Mitochondria were isolated from skeletal muscles of DFC and DKO mice fed a high fat (HF) diet. (A) H₂O₂ emissions (JH₂O₂) and (B) electron leak, expressed as a percentage of oxygen flux (JH₂O₂/JO₂ x 100 = % Electron Leak) were measured in mitochondria fueled by palmitoylcarnitine+malate (Pc/M), succinate/rotenone (S/R), pyruvate+malate (Pyr/M), glutamate/malate (G/M), or Pyr/M+Pc+free carnitine (Carn). Right triangles represent increasing concentrations of ATP relative to ADP (ATP:ADP) during the CK clamp, resulting in reciprocal changes in energy demand and thus JO₂. Data represent mean ±SEM. Muscle lysates were used to assay (C) Complex I NADH oxidation and (D) Complex I quinone reduction. (E) Working model. Sirt3 consumes NAD regenerated by Complex I, which raises the local NADH/NAD⁺ redox charge and thereby inhibits the penultimate step in fatty acid oxidation (FAO). In DKO mice fed a high fat (HF) diet, Complex I is hyperacetylated at K42 of the NDUSF3 subunit, possibly perturbing electron transfer and/or Q reductase activity.
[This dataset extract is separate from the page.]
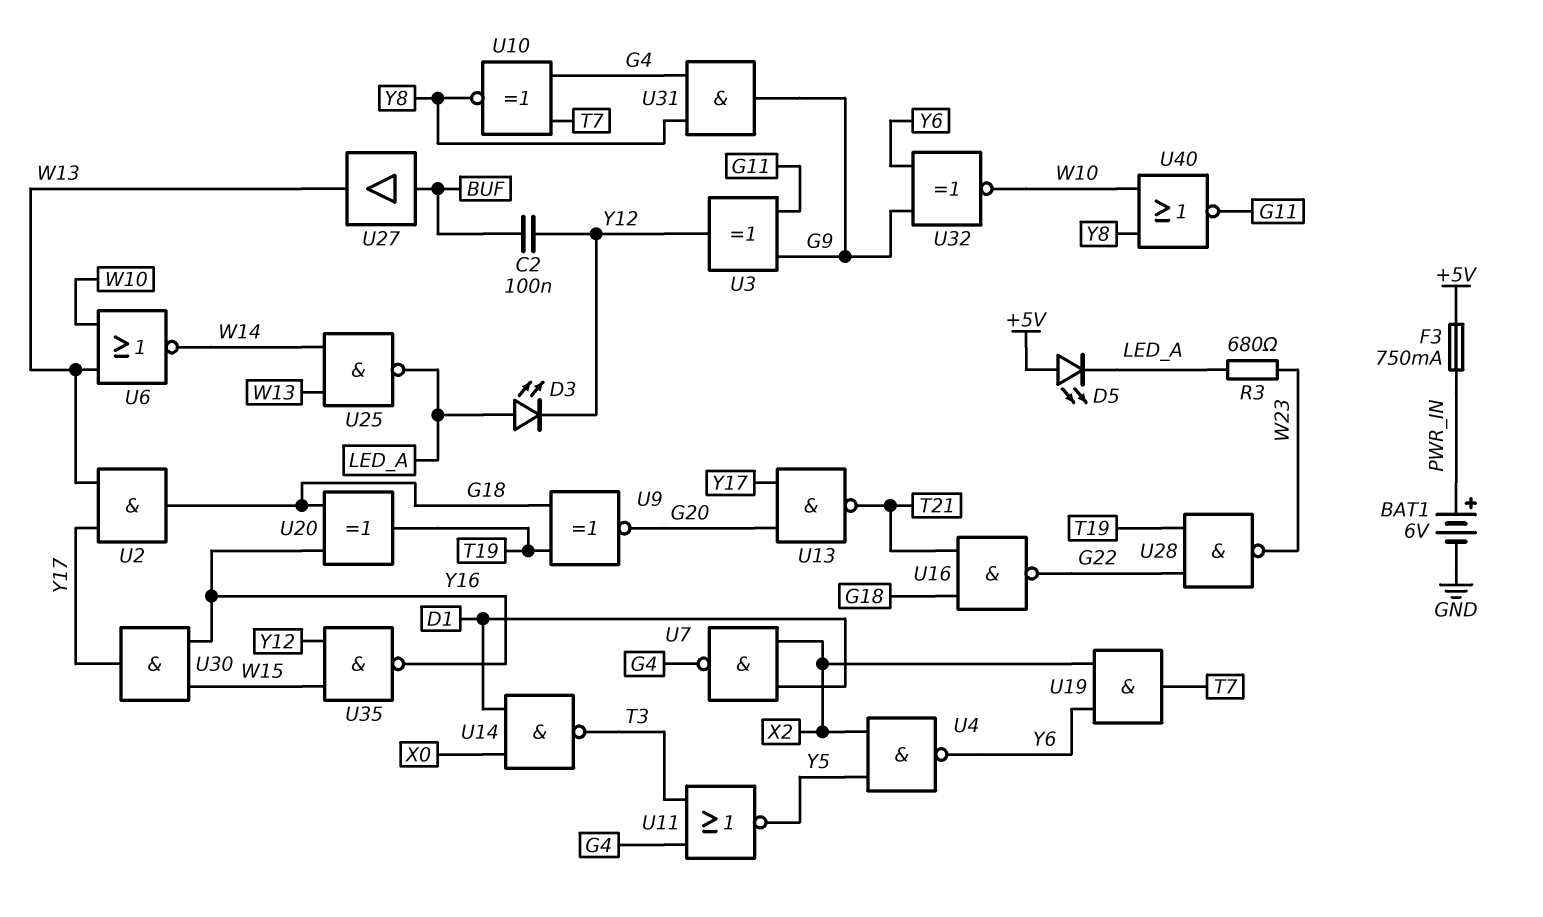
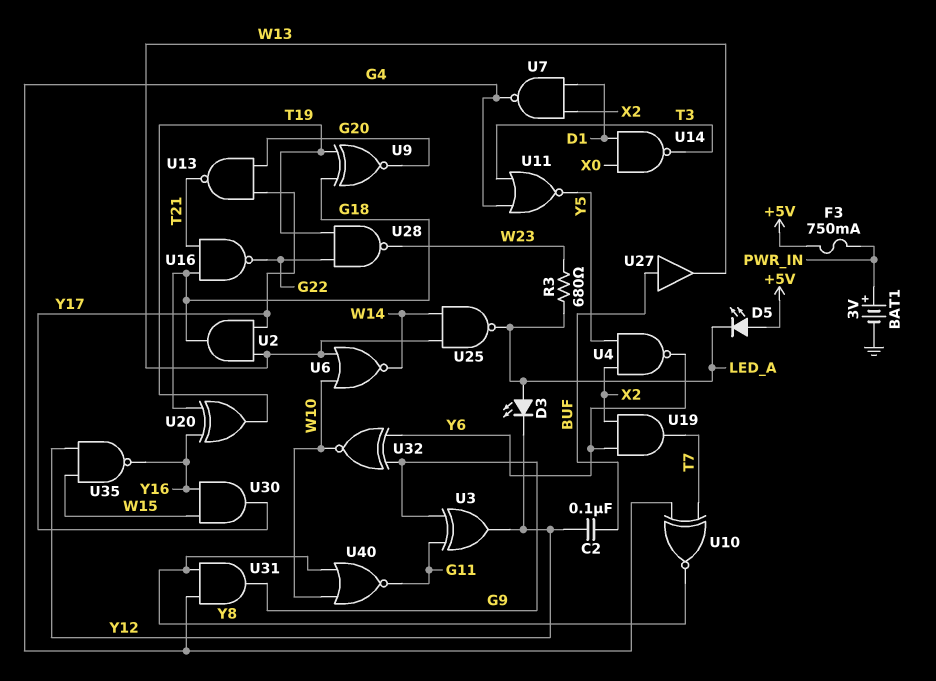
BAT1: 6V (plus PWR_IN, minus GND) -> 3V (plus PWR_IN, minus GND)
The combination of disinhibited FAO and altered redox control promotes electron leak and production of reactive oxygen species (ROS). (A and B) N=5–10 per group, analyzed by Student’s t-test. *P≤0.05, **P≤0.01, ***P≤0.001. (C) N= 8 per group, (D) N=13 per group, data shown in (C and D) were analyzed by Two-way ANOVA with Tukey post-hoc testing, in (C) *** represents a main effect of diet. (D) ** represents a difference between DFC and DKO after Two-way ANOVA with Tukey post-hoc testing. N represents biological replicates.